BM – Falámos muito sobre o Sporting, o FC Porto, pormenores de treino. Falámos sobre a mentalidade desses tempos comparada com a que víamos nos treinos do United. Falávamos sobre a forma como alguns dos nossos jogadores treinavam… Ele gostava de falar sobre o Sporting, do desejo que via na equipa. E dizia que ter jogado no Sporting, com a geração dele, tinha sido a melhor das sensações. ‘Benni, eu vejo agora jogadores a estarem num dos maiores clubes do mundo e a mentalidade é esta. Não percebo como não têm o desejo de querer mais’.

zz – Concordava com as palavras do Cristiano?

──────────────────────────────

- PROBLEMAS E TAREFAS:
• a. Segundo o excerto, porque é que a pessoa de quem BM fala não percebia a atitude de certos jogadores? Responda em uma a três frases.
• b. Transcreva do excerto o trecho que vai de "BM – Falámos" até "palavras do Cristiano?", inclusive.
A listagem não tem qualquer relação com o excerto.

Itens de uma fonte de dados

──────────────────────────────

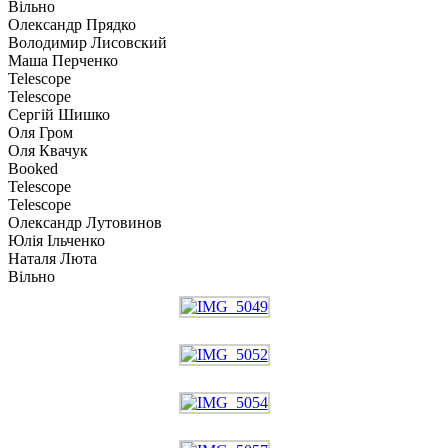
Вiльно
Олександр Прядко
Вoлoдимир Лисовский
Маша Перченко
Telescope
Telescope
Сергій Шишко
Оля Гром
Оля Квачук
Booked
Telescope
Telescope
Олександр Лутовинов
Юлія Ільченко
Наталя Люта
Вiльно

──────────────────────────────

- RESULTADOS POR TAREFA:
• a. Porque, estando esses jogadores num dos maiores clubes do mundo, não mostravam o desejo de querer mais. Isso contrastava com o desejo que ela via no Sporting da sua geração, onde jogar tinha sido a melhor das sensações.

• b.
BM – Falámos muito sobre o Sporting, o FC Porto, pormenores de treino. Falámos sobre a mentalidade desses tempos comparada com a que víamos nos treinos do United. Falávamos sobre a forma como alguns dos nossos jogadores treinavam… Ele gostava de falar sobre o Sporting, do desejo que via na equipa. E dizia que ter jogado no Sporting, com a geração dele, tinha sido a melhor das sensações. ‘Benni, eu vejo agora jogadores a estarem num dos maiores clubes do mundo e a mentalidade é esta. Não percebo como não têm o desejo de querer mais’.

zz – Concordava com as palavras do Cristiano?